Die Inhaltsstoffe beeinflussen Geschmack und Wirkung des Tees
Tee mit zu kurzer oder zu langer Ziehzeit hat meist nicht den besten Geschmack und erfüllt zudem auch nicht die gewünschte (wachmachende) Wirkung. Das liegt daran, dass bei falscher Ziehzeit entweder nicht genügend oder zu viele Inhaltsstoffe ins Wasser übergehen. Dabei geht es hauptsächlich um Gerbstoffe und die Aminosäure L-Theanin.
Gerbstoffe sind besonders bei schwarzem Tee relevant. Je länger schwarzer Tee zieht, desto mehr Gerbstoffe gehen ins Wasser über. Bei einer überzogenen Ziehzeit hemmen die Gerbstoffe die Wirkung des Koffeins, wodurch die wachmachende Wirkung des Tees langsamer einsetzt. Zudem sorgen Sie dafür, dass der Tee irgendwann einen unangenehm bitteren Geschmack ausbildet.
L-Theanin spielt dagegen bei grünem Tee eine wichtige Rolle. Grüner Tee enthält kaum Gerbstoffe, da dessen Teeblätter im Gegensatz zu schwarzem Tee nicht oxidiert werden. Viele Grüntee Sorten zeichnen sich durch einen sogenannten Umami-Geschmack aus. Der Begriff „Umami“ stammt aus dem Japanischen und bedeutet schlichtweg „lecker“. Diese Eigenschaft hat der grüne Tee dem L-Theanin zu verdanken. Auch hier gilt – damit der grüne Tee seinen Umami-Geschmack ausprägen kann, muss ausreichend L-Theanin im Teewasser vorhanden sein. Und dazu muss der Tee selbstverständlich erst einmal ziehen.
Bei grünem und schwarzem Tee sollten Sie deshalb unbedingt immer die vorgegebene Ziehzeit einhalten.
Kann man Tee, der zu lange gezogen hat, noch retten?
Selbstverständlich kann es mal passieren, dass der Tee in Vergessenheit gerät und folglich die Ziehzeit sehr stark überzogen wird. Anstelle eines leckeren Heißgetränks hat man dann eine bittere Brühe in der Tasse. Aber glücklicherweise lässt sich auch auf diese Weise verunglückter Tee meist noch retten.

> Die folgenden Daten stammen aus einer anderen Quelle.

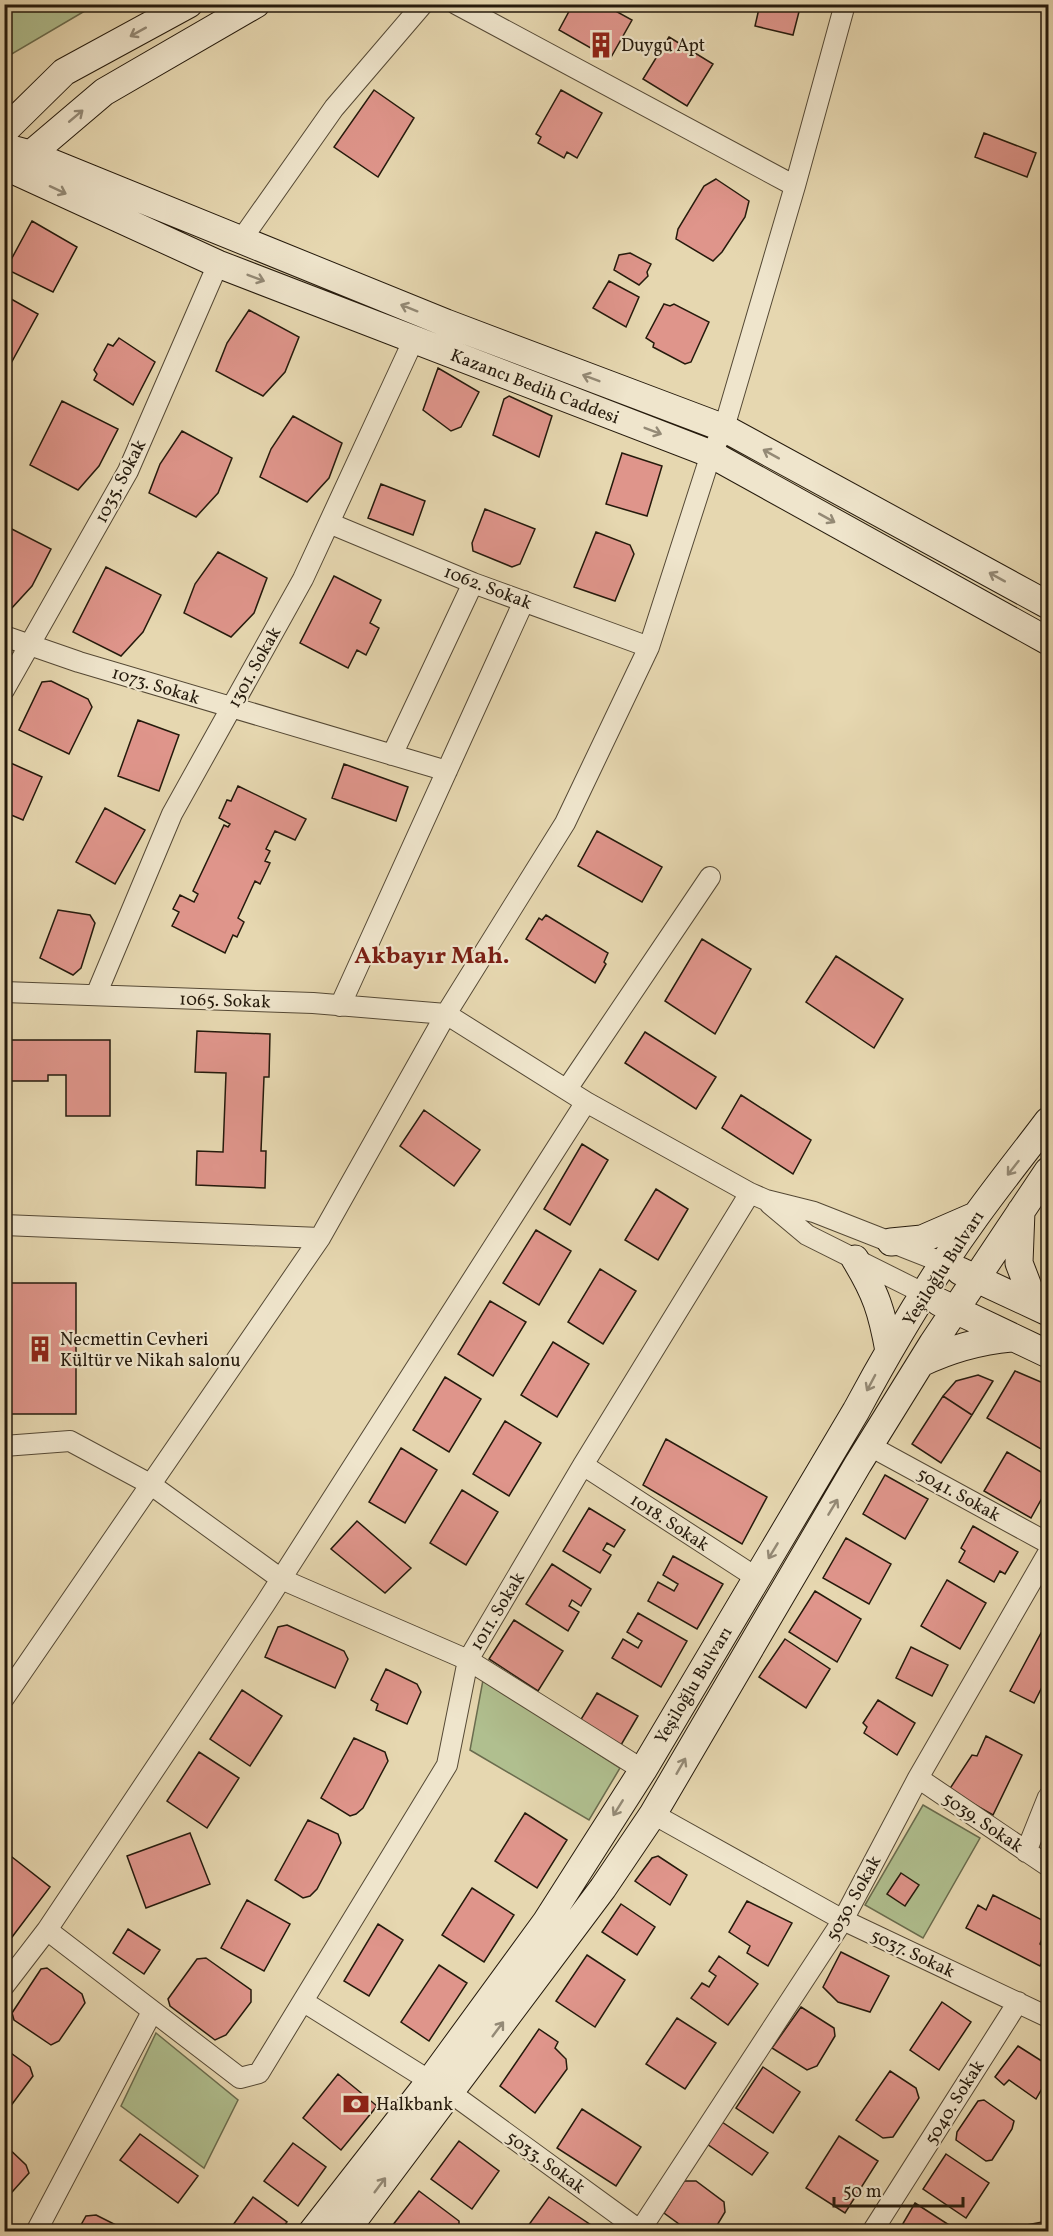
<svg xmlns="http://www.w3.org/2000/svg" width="1053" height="2236" viewBox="0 0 1053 2236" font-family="Vollkorn,serif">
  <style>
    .green { fill: #b0bf8f; stroke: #6a6c4e; stroke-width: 1.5 }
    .building { fill: #df958b; stroke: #251a0c; stroke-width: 1.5 }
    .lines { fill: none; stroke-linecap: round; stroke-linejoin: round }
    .street-casing { stroke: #554935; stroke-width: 22 }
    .secondary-casing { stroke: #251a0c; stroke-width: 29 }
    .street { stroke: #efe5cc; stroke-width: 20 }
    .secondary { stroke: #efe5cc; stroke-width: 27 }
    .oneway { stroke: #948a76 }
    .labels { text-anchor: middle; stroke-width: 4.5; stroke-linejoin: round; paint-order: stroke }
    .poi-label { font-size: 18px; fill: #251a0c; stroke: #efe5cc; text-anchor: start }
    .street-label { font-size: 18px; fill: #251a0c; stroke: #efe5cc }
    .district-label { font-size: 24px; font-weight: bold; fill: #7a1f14; stroke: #efe5cc }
  </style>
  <rect width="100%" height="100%" fill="#e6d7b0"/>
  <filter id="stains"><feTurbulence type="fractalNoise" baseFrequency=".00333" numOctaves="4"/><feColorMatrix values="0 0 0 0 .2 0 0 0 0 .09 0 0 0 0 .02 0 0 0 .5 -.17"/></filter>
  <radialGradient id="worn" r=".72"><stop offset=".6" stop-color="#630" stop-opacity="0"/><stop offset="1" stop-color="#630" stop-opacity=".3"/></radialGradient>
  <path class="green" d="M5 4H95V5L5 58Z
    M483 1680 620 1768 589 1820 470 1750Z
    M923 1805 980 1838 923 1938 865 1905Z
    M156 2033 238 2100 204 2168 121 2106Z"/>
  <path class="building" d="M573 4H603L632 20 610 59 559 30Z
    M760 4H801L793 35 755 26Z
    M669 37 713 64 687 106 643 79Z
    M374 90 414 118 378 177 334 147Z
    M561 90 602 113 577 158 567 152 564 158 538 143 541 137 536 134Z
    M984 133 1036 153 1027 177 975 157Z
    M716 179 749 201 745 217 722 252 713 261 676 239 678 229 704 186Z
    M32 221 77 247 53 292 6 269Z
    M630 253 651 264 647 272 648 276 639 285 614 270 619 255Z
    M609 281 639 297 626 327 593 308Z
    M4 295 38 314 10 365 4 362Z
    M664 304 670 306 674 304 709 322 691 362 685 364 653 347 654 343 646 338Z
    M249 310 299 337 285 372 263 396 216 371 227 343Z
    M119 338 155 362 133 405 94 380 97 374 94 370 108 344 113 346Z
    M438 368 479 392 461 427 451 431 423 410Z
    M509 396 552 416 539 457 493 435 504 399Z
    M62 401 118 429 99 466 78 490 30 465Z
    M293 416 342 443 329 478 307 502 260 477 271 449Z
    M182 431 232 458 218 493 196 517 149 493 160 464Z
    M622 453 662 466 647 516 606 504Z
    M381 484 425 501 413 535 368 518Z
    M485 509 535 529 520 564 512 567 473 551 472 543Z
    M4 525 51 549 32 586 10 610 4 607Z
    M596 532 630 545 634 554 615 601 574 587Z
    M218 552 267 578 254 613 231 637 184 613 195 584Z
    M106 567 161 595 143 632 121 656 73 632Z
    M334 576 381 600 370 623 379 628 366 655 357 650 348 668 300 643Z
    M51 681 88 699 92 707 69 754 19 730 42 682Z
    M138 720 179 735 159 791 118 776Z
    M4 760 42 777 23 820 4 812Z
    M344 764 408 787 396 821 332 798Z
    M238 786 306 819 295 840 275 831 266 849 270 851 265 861 270 863 260 884 255 881 238 918 244 922 237 937 233 935 225 953 172 926 179 912 173 909 180 895 194 902 198 894 193 891 224 825 228 827 230 824 219 818 227 800 231 801Z
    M105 808 145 830 115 884 76 862Z
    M597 831 662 867 642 902 578 866Z
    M58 910 90 915 95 923 81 968 73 975 40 958Z
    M546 915 608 953 604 962 606 964 595 983 526 939 539 918 542 920Z
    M702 939 751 969 715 1034 665 1001Z
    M836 956 903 999 874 1048 806 1002Z
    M197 1031 270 1034 269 1077H264L261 1151H266L265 1188 196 1185 197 1151 223 1152 226 1073 195 1072Z
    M645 1032 716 1077 696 1109 625 1063Z
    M4 1040H110V1116H66V1075H48V1081H4Z
    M741 1095 811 1140 793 1174 722 1128Z
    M424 1110 480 1150 454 1186 400 1146Z
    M582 1144 608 1160 570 1225 544 1209Z
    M656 1189 688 1209 658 1260 625 1240Z
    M536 1230 571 1251 539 1305 503 1283Z
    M600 1269 636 1291 603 1344 568 1322Z
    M4 1283H76V1414H4Z
    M490 1301 526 1322 493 1376 458 1354Z
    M553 1342 589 1364 557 1417 521 1395Z
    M1015 1371 1048 1385V1453L987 1418Z
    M978 1375 993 1381 972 1415 943 1396 956 1381Z
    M445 1377 481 1399 449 1452 413 1430Z
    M943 1396 972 1415 941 1463 912 1444Z
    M505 1421 541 1443 509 1496 473 1474Z
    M666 1439 767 1497 742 1544 643 1485Z
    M401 1448 437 1470 405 1523 369 1502Z
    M1007 1452 1048 1476V1487L1031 1518 984 1491Z
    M885 1475 928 1499 905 1539 863 1514Z
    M462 1490 498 1512 466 1565 430 1543Z
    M589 1508 625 1530 614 1547 607 1543 603 1550 611 1555 600 1573 563 1551Z
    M357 1521 411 1568 385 1593 331 1549Z
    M973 1526 1018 1552 1005 1574 1000 1571 994 1582 959 1562 965 1551 961 1548Z
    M846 1538 891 1564 869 1604 823 1578Z
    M673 1556 723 1584 697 1629 648 1601 658 1582 674 1591 678 1584 663 1575Z
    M552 1564 591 1589 581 1606 572 1600 569 1606 579 1612 568 1631 526 1604Z
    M947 1580 986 1603 960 1649 921 1626Z
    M815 1591 861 1619 837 1662 789 1632Z
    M638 1613 687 1641 661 1687 612 1658 623 1639 638 1648 642 1641 627 1632Z
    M514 1620 563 1651 538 1691 489 1659Z
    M287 1625 344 1651 348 1659 335 1688 265 1657 278 1627Z
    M1041 1633 1048 1637V1675L1034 1703 1010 1691Z
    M785 1639 830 1669 806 1708 759 1677Z
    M911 1647 948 1665 932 1696 896 1678Z
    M386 1669 417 1684 421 1692 407 1724 376 1710 378 1704 371 1700Z
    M242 1690 282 1716 250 1766 210 1739Z
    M597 1693 638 1716 621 1745 580 1721Z
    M878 1700 915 1723 897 1755 864 1733 867 1727 863 1723Z
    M986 1736 1022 1755 993 1815 949 1790 972 1755 977 1756Z
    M354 1738 385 1752 388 1761 363 1808 356 1814 350 1816 321 1798Z
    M199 1752 239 1778 207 1828 167 1801Z
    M525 1813 567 1840 537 1888 495 1861Z
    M308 1820 338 1834 341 1843 317 1889 310 1896 303 1898 275 1880Z
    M190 1833 210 1884 146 1908 127 1856Z
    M658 1856 687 1875 670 1905 635 1881 652 1858Z
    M12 1857 50 1887 6 1945 4 1866Z
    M901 1873 919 1885 905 1906 887 1894Z
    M472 1888 514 1915 484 1962 442 1935Z
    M993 1895 1048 1923 1040 1944 1048 1950 1040 1966 966 1928 978 1905 986 1910Z
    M247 1900 290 1924 264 1971 221 1948Z
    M747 1901 792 1923 768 1966 747 1953 750 1946 729 1932Z
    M621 1904 655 1927 637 1955 602 1932Z
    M378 1924 403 1940 369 1996 344 1981Z
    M128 1929 160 1950 144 1974 113 1953Z
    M841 1952 889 1976 870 2012 838 2002 823 1987Z
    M587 1955 625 1980 595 2027 556 2001Z
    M719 1956 758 1984 728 2025 691 1998 702 1983 709 1987 716 1976 709 1971Z
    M206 1958 251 1990V2002L226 2035 215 2040 170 2006 168 1999 197 1959Z
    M439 1965 467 1983 429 2041 401 2022Z
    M47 1968 82 1994 85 2003 59 2041 51 2045 14 2020 12 2013 41 1969Z
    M942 2002 971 2022 939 2070 910 2050Z
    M801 2007 834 2028 835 2036 817 2066 807 2070 772 2048Z
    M677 2018 716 2043 685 2089 646 2064Z
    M539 2029 558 2042 555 2048 566 2059 567 2069 535 2113 500 2086Z
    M1018 2046 1048 2065V2078L1036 2099 1009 2080 1004 2085 995 2077Z
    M4 2048 30 2067 33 2076 4 2115Z
    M763 2067 800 2092 773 2133 736 2108Z
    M890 2071 916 2088 919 2098 893 2137 883 2138 856 2120Z
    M338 2074 377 2106 341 2150 303 2118Z
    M984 2100 1014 2121 1012 2129 992 2160 986 2161 956 2140 957 2132 978 2101Z
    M582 2109 641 2147 616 2186 557 2148Z
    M722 2122 768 2153 752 2175 707 2144Z
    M140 2134 198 2176 178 2203 120 2160Z
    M839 2136 878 2161 845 2213 806 2188Z
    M459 2141 499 2171 472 2209 431 2179Z
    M293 2143 326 2167 298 2206 264 2181Z
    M4 2144 26 2165 29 2173 4 2201Z
    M946 2154 989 2183 966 2218 923 2189Z
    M684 2181H696L724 2202 725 2212 713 2232H690L664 2213Z
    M419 2191 459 2221V2226L454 2232H391L389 2230Z
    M253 2197 287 2222 279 2232H228Z
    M549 2197 591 2225 587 2232H528V2226Z
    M915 2203 960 2232H898Z
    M96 2215 120 2227 121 2232H77L86 2216Z
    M1048 2221V2232H1025L1027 2225Z"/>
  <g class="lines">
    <g class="street-casing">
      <path id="street" d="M456 4 795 186
        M241 240 334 108 423 4
        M329 523 473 583 649 647
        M4 636 79 662 447 771
        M4 690 128 471 218 264
        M392 755 473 583
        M4 992 313 1003 446 1014 586 1102 750 1193 766 1200 814 1212 944 1263
        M96 995 172 814 303 579 414 339
        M340 1006 524 601
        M567 1089 710 877
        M770 1204 807 1235 925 1294
        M4 1225 320 1238
        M4 1446 70 1441 150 1484 281 1579 468 1660 643 1770
        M870 1446 1048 1543
        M583 1465 757 1578
        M4 1698 320 1238 446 1014 565 823 649 647 711 454 724 428 795 186 845 4
        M918 1778 1048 1866
        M653 1814 843 1920 1048 2017
        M1026 1852 1048 1797
        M47 1930 240 2078 259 2073 447 1765 468 1660 583 1465 750 1193
        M4 1986 47 1930 265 1604 586 1102
        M304 2002 430 2081
        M451 2093 642 2232
        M36 2232 152 2012
        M639 2232 843 1920 918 1778 1048 1553
        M872 2232 1018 2002"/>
    </g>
    <g class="secondary-casing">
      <path id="secondary" d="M4 131 64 72 189 4
        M4 147 30 154 446 323 724 428 1048 605
        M18 165 104 92 256 4
        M4 168 13 170 218 264 711 454 1048 641
        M1021 1211 1019 1263 1029 1289 1048 1311
        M891 1242 922 1239 975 1216
        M855 1259C876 1293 882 1312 889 1351
        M960 1271 1048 1312
        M939 1302 1048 1354
        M921 1363C950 1349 979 1341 1011 1338
        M312 2232 430 2081 546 1922 643 1770 856 1411C892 1344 931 1278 976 1216 999 1184 1024 1153 1048 1121
        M345 2232 603 1888 653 1814 858 1464 933 1343 1048 1171"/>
    </g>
    <use href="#street" class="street"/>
    <use href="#secondary" class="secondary"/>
  </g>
  <defs><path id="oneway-shaft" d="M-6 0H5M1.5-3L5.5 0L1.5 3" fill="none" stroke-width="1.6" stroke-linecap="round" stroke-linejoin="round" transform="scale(1.5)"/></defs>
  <g class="oneway">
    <use href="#oneway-shaft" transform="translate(138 32) rotate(151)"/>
    <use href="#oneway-shaft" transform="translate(76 116) rotate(-40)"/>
    <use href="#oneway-shaft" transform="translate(58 190) rotate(25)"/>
    <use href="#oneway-shaft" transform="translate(256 278) rotate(21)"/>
    <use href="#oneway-shaft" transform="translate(409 308) rotate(-158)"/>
    <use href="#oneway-shaft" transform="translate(591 378) rotate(-159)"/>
    <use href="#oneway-shaft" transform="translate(653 431) rotate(21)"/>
    <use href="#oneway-shaft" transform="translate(771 454) rotate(-151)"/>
    <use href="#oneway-shaft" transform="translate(827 518) rotate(29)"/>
    <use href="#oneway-shaft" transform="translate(997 577) rotate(-151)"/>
    <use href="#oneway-shaft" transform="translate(1013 1168) rotate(128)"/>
    <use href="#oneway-shaft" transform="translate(871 1383) rotate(118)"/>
    <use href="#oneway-shaft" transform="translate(833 1507) rotate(-59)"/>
    <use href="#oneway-shaft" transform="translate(773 1551) rotate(121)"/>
    <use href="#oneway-shaft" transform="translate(681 1766) rotate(-60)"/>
    <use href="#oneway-shaft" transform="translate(618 1808) rotate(122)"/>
    <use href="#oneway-shaft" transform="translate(498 2029) rotate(-53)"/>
    <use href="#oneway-shaft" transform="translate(380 2185) rotate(-53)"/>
  </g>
  <defs>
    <g id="building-bare" transform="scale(2.07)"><path d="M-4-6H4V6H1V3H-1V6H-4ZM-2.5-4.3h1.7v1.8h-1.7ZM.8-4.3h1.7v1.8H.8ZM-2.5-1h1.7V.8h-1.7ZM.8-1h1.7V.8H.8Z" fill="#8f2418" stroke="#efe5cc" stroke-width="2.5" paint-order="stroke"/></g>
    <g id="bank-bare" transform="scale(2.07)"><path d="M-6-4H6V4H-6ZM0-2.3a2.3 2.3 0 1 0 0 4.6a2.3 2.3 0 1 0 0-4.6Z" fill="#8f2418" stroke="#efe5cc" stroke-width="2.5" paint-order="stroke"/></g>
  </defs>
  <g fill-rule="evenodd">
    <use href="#building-bare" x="601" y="45"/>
    <use href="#building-bare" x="40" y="1349"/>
    <use href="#bank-bare" x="356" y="2104"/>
  </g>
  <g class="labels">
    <g class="poi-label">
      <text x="621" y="51">Duygu Apt</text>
      <text x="60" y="1345">Necmettin Cevheri<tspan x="60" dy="21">Kültür ve Nikah salonu</tspan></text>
      <text x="376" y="2110">Halkbank</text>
    </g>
    <g class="street-label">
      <text transform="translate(535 386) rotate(21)" y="6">Kazancı Bedih Caddesi</text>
      <text transform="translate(120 481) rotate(-63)" y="6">1035. Sokak</text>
      <text transform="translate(488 587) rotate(21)" y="6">1062. Sokak</text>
      <text transform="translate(254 667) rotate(-61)" y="6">1301. Sokak</text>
      <text transform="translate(156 685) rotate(17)" y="6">1073. Sokak</text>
      <text transform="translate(225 1000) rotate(2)" y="6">1065. Sokak</text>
      <text transform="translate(943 1268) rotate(-57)" y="6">Yeşiloğlu Bulvarı</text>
      <text transform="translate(959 1494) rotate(29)" y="6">5041. Sokak</text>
      <text transform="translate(670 1522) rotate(33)" y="6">1018. Sokak</text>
      <text transform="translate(497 1611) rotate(-59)" y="6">1011. Sokak</text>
      <text transform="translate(693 1685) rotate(-59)" y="6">Yeşiloğlu Bulvarı</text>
      <text transform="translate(983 1822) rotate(34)" y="6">5039. Sokak</text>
      <text transform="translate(853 1898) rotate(-61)" y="6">5030. Sokak</text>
      <text transform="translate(913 1953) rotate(25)" y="6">5037. Sokak</text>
      <text transform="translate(954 2102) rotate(-58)" y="6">5040. Sokak</text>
      <text transform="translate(546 2162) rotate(36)" y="6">5033. Sokak</text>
    </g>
    <g class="district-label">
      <text x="432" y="963">Akbayır Mah.</text>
    </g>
  </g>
  <rect width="1053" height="2236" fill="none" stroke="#e6d7b0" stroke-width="24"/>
  <rect x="6" y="6" width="1041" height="2224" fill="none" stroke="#251a0c" stroke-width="3"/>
  <rect x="12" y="12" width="1029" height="2212" fill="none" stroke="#251a0c" stroke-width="1.5"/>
  <path d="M834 2197v9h129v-9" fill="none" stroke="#251a0c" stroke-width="3"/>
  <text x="843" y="2197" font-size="18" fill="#251a0c" stroke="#efe5cc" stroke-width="4.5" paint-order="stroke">50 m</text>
  <rect width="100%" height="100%" filter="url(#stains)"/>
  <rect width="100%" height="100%" fill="url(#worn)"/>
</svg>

Schwarzer Tee, der durch eine überzogene Ziehzeit bitter geworden ist, lässt sich oftmals mit etwas Milch und Zucker oder Honig wieder milde stimmen. Und da bei grünem Tee in der Regel mehrere Aufgüsse möglich sind, können Sie einen verunglückten grünen Tee einfach erneut aufgießen.
Früchtetee, Kräutertee und Rooibos Tee können im Grunde genommen überhaupt nicht überziehen. Hier müssen Sie sich folglich auch keine Sorgen um eine überzogene Ziehzeit machen.